Japan’s domestic airlines have scaled back flight plans so far this year in response to the country’s third wave of Covid-19 infections.
In January and February, Japan Airlines (JAL) operated about 50 per cent of its normal domestic schedule, while All Nippon Airways (ANA) ran one- to two-thirds of its flights.
The move is further evidence that the country’s domestic flight rebound is being hampered by spikes in virus transmission, according to data from the Centre of Aviation.
In 2020, monthly domestic passenger volume in Japan dipped from almost 9 million in January to about 7.5 million in February, as news began to unfold about the novel coronavirus. It then plummeted to less than 1 million in May, marking a drop of 93 per cent year-on-year, the result of a freeze on international travel and a state of emergency declaration asking residents to stay home as much as possible from April 7 to May 6.
Since May, the number of domestic passengers per month rose sharply to exceed 2.5 million in July. Growth remained stagnant through August, the period of Japan’s second wave of infections, before reaching almost 5 million passengers in October, the last month for which data is available.

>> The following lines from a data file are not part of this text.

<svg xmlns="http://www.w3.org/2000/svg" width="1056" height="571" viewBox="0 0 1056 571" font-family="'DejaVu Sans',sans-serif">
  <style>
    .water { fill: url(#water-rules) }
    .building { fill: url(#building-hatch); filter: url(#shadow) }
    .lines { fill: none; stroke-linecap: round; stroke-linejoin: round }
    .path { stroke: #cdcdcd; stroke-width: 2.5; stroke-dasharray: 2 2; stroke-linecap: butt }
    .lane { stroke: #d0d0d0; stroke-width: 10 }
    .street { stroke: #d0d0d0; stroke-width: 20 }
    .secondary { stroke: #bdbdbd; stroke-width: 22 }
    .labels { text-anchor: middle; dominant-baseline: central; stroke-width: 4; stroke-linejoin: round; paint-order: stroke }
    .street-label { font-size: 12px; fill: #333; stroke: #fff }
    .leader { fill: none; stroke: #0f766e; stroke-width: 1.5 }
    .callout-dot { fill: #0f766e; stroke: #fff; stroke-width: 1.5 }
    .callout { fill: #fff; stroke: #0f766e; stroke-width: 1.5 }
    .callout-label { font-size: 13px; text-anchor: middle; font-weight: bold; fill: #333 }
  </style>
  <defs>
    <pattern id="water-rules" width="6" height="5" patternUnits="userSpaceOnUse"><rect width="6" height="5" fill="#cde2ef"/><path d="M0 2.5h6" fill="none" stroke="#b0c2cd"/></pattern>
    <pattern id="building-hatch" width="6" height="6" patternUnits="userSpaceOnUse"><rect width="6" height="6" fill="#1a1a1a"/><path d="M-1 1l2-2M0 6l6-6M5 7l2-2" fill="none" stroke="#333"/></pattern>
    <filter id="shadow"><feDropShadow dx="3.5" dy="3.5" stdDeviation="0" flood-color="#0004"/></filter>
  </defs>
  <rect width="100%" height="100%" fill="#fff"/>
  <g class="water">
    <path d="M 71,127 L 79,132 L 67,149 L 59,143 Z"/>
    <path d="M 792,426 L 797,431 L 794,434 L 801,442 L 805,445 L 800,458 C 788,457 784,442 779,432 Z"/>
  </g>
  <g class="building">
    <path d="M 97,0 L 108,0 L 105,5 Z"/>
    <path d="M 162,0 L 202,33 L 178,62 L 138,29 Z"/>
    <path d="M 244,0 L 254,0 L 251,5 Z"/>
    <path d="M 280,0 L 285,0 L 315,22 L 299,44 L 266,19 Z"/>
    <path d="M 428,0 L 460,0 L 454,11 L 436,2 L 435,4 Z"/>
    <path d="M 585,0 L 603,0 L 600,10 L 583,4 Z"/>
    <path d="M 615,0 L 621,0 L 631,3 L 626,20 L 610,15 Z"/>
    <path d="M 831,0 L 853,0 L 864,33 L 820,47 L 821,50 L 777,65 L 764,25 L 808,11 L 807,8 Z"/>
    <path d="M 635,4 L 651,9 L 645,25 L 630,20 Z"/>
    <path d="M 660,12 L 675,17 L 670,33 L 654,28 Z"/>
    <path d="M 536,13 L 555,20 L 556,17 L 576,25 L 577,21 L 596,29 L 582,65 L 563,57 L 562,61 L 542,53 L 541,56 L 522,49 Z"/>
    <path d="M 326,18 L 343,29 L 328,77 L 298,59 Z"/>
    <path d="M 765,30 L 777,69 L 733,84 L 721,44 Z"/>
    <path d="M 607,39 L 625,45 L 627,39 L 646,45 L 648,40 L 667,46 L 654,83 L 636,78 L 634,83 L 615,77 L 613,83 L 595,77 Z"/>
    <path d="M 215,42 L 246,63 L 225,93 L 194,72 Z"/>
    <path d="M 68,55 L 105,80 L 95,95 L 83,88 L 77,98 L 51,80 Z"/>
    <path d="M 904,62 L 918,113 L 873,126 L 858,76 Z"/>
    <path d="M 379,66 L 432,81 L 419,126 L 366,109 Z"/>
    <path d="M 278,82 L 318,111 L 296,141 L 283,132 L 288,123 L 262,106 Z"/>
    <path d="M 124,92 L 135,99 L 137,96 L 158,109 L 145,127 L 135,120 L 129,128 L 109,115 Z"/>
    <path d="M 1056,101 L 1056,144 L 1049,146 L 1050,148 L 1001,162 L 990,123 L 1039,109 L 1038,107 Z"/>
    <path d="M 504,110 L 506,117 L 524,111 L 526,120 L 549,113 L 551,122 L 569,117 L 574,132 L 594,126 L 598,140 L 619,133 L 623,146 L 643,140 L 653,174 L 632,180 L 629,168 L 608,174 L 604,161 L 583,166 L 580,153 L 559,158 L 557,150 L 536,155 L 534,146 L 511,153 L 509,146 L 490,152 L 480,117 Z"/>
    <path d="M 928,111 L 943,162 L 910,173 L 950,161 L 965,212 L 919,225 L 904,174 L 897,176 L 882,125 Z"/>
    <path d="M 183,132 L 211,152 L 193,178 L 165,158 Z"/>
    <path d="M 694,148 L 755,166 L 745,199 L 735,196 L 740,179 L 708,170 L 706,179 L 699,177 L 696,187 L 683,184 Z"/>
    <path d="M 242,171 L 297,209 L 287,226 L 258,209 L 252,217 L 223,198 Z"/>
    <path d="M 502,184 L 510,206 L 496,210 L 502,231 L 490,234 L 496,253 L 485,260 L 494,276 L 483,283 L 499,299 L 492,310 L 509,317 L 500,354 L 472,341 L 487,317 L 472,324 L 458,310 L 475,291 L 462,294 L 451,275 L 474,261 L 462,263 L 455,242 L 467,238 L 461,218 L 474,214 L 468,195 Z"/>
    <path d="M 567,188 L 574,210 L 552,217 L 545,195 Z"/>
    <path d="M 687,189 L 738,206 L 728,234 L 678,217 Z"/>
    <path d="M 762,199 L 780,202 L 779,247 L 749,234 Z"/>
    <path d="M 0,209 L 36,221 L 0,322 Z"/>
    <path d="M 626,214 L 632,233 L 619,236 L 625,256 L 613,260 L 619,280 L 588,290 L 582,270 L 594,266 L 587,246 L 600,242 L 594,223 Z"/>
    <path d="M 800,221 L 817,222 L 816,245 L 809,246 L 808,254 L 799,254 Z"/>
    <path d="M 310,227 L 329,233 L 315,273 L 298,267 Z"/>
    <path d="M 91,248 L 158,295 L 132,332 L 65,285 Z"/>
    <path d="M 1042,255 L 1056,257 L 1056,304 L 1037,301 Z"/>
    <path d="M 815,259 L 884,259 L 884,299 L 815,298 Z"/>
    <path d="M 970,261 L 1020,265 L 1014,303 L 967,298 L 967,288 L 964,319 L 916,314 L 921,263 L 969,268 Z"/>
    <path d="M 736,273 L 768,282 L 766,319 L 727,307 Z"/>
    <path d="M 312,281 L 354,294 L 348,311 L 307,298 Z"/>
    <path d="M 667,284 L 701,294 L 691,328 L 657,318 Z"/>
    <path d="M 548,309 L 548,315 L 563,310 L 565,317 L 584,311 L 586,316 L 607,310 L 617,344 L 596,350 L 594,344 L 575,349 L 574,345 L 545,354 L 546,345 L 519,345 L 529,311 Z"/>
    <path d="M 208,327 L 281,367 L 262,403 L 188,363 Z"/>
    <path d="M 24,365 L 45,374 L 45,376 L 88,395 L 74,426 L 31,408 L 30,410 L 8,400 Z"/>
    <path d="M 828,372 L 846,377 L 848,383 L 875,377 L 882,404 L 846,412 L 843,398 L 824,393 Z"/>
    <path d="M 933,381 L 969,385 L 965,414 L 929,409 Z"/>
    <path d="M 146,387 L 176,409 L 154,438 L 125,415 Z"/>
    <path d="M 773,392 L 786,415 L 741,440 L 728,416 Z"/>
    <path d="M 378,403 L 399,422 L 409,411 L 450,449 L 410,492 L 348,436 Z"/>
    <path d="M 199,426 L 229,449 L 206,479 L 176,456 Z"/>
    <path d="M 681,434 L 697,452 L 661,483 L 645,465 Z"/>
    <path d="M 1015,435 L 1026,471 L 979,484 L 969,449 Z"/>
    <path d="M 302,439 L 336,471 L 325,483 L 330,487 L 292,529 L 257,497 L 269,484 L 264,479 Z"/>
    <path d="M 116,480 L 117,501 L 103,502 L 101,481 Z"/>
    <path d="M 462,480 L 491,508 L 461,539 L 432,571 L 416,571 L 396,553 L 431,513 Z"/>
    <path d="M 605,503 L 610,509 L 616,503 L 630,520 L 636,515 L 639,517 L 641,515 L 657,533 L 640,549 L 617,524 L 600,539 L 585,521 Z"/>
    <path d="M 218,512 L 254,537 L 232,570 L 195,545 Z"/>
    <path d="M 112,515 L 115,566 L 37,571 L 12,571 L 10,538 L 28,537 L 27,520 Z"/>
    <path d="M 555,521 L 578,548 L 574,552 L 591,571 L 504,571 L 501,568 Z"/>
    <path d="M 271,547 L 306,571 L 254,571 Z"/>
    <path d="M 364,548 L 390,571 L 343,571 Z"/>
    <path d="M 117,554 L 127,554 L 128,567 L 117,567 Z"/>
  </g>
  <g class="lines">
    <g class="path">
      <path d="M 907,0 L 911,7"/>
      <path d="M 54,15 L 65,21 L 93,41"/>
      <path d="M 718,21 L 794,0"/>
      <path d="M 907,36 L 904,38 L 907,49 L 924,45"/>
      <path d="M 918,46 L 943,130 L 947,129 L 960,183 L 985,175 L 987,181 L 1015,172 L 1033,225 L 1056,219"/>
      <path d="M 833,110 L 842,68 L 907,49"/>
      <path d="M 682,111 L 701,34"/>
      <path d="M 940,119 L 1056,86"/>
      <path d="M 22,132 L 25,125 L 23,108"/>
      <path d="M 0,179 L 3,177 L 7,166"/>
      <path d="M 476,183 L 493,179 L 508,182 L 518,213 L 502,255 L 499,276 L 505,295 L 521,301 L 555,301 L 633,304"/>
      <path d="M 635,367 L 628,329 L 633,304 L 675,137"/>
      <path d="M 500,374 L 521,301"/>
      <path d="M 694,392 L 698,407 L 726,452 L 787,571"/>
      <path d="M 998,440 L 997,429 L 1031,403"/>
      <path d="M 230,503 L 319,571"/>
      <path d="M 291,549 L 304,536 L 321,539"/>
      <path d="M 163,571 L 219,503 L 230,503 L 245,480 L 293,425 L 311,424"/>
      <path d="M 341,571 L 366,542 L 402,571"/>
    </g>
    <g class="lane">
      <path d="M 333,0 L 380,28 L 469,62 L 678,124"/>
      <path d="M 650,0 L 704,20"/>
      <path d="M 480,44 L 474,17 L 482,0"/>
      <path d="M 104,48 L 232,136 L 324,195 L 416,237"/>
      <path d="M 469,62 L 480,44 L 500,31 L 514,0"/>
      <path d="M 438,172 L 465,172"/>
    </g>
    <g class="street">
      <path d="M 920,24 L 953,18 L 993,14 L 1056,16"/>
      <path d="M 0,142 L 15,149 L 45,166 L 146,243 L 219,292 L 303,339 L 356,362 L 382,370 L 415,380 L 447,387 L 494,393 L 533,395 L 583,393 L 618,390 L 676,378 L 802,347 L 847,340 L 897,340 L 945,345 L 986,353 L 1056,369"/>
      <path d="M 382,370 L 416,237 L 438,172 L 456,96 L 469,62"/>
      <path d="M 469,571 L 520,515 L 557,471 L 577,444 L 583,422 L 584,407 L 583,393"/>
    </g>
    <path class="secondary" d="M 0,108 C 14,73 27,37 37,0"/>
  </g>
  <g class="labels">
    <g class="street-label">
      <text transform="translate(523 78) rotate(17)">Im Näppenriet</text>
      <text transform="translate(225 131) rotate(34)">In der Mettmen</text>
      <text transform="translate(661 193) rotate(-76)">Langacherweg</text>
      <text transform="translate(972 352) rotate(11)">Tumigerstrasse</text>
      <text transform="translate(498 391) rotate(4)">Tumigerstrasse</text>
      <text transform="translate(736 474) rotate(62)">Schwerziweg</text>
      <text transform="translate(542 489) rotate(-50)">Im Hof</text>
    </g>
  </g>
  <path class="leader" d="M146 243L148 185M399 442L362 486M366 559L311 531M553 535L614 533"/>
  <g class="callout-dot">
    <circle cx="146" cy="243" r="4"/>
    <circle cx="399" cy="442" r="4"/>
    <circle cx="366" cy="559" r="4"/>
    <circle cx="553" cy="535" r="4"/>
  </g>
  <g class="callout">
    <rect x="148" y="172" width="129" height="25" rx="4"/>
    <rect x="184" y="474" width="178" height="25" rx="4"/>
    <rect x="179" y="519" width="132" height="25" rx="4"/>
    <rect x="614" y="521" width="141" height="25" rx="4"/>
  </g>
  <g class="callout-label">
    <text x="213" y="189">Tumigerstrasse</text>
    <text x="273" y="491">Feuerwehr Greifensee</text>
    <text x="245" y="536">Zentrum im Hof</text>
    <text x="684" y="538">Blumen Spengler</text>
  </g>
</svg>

Japanese airline domestic capacity rate, too, appears related to the spread of Covid-19 in Japan. Following an initial plunge in March and April 2020 corresponding with the stay-at-home request, domestic capacity began to recover in June 2020, reaching more than 2.6 million seats. But this growth was lost in August, when a second wave of infections pushed capacity down to less than 2 million seats.
With the July 22 launch and subsequent promotion of Go To Travel, the government-sponsored domestic travel subsidy campaign, capacity began to recover. JAL and ANA announced plans to operate at about 85 per cent of their pre-pandemic schedule in December 2020, but the arrival of a third Covid wave and the suspension of Go To Travel on December 28, hurt the airlines again. Over the New Year period, JAL reported a 52 per cent reduction in domestic bookings year-on-year, while ANA reported a 58 per cent decline year-on-year.